Saturday, April 29, 2006

Retrieving the content of a blog site: finding the right crawler.

A Web crawler is a program that scans parts of the web in search for information. the crawler can be used to retrieve accessible information from a site, build a navigation index, or search for a particular element.

Our current goal lies in the full retrieval of a blog site's content, that of Slashdot in particular. We would like to store the content of Slashdot on an offline drive, parse it, and analyze the inherent structure of links. Then we will try to visualize this structure in a dynamic manner using a Radial Tree.

The current crawlers that we considering are WIRE andGNU Wget. There is also the BAILANDO Project at Berkeley where some developed tools such those of the WebTANGO sub-project could be of great use. WebTango has an online crawling tool that is currently not working, but its site announces its return in a few days....

The thing is that we need first to differentiate between the blog's infomative content, such as posts and comments, and other stuff such as links, advertisement, and admin functions.
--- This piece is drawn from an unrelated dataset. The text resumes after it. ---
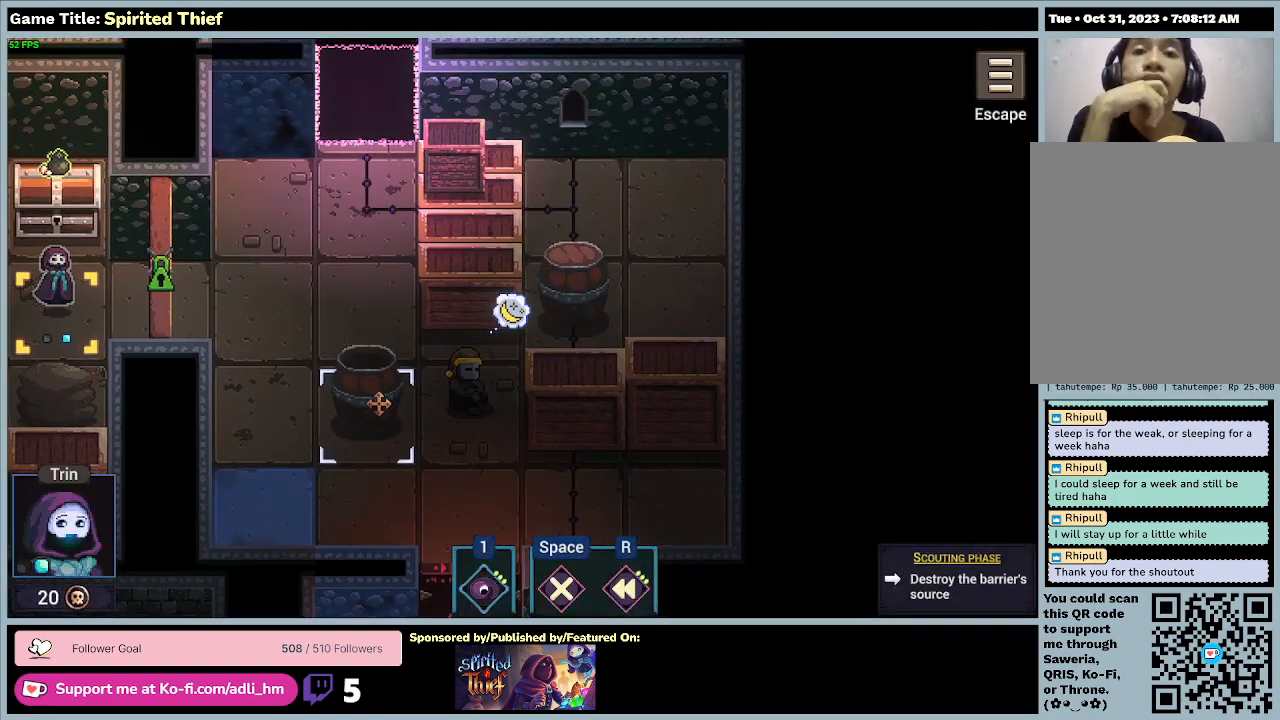
{"keys": [], "mouse": [], "events": [[300, "mouse_right", "up"]]}
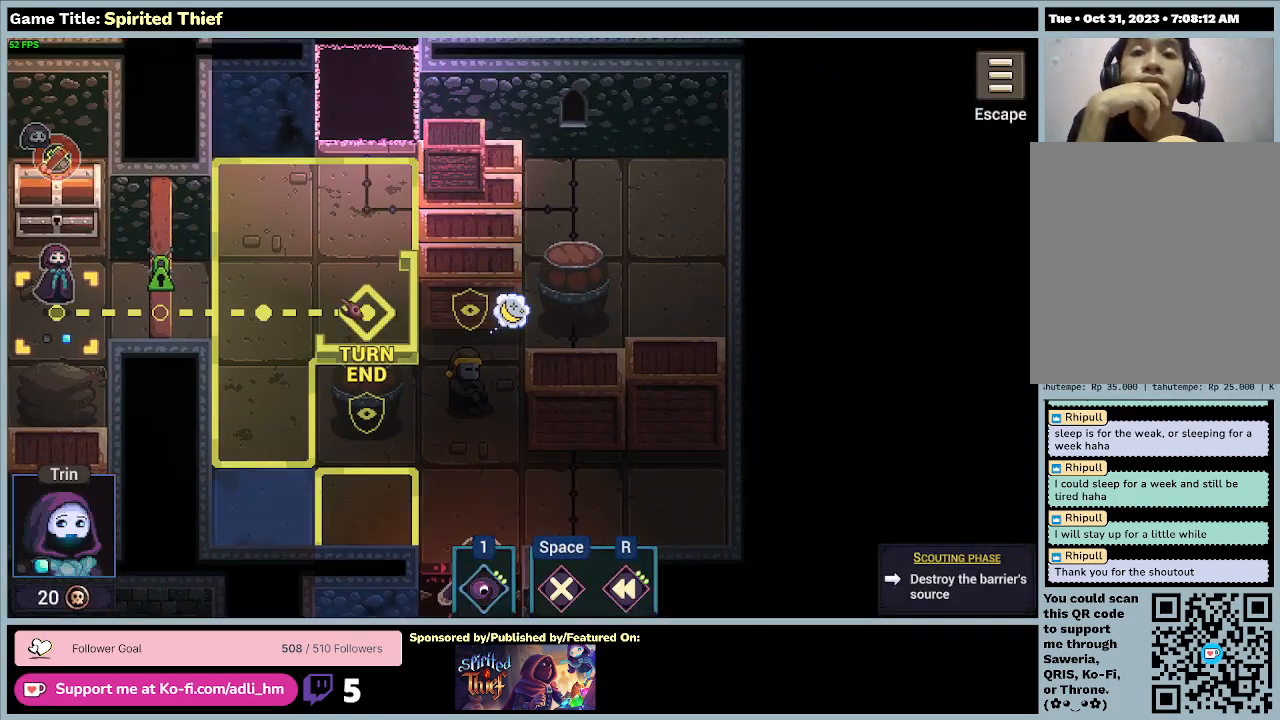
{"keys": [], "mouse": [], "events": []}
Parsing RSS might be of great help since RSS syndicates the content in a more structured manner than HTML. RSS feeds are usually devoted for informative content only, but that remains to be tested.

The first steps that we are taking is to identify the source of informative content to be crawled, here RSS is a primary candidate, then we need to identify the method for crawling, or in other words the crawler to be used for content retrieval.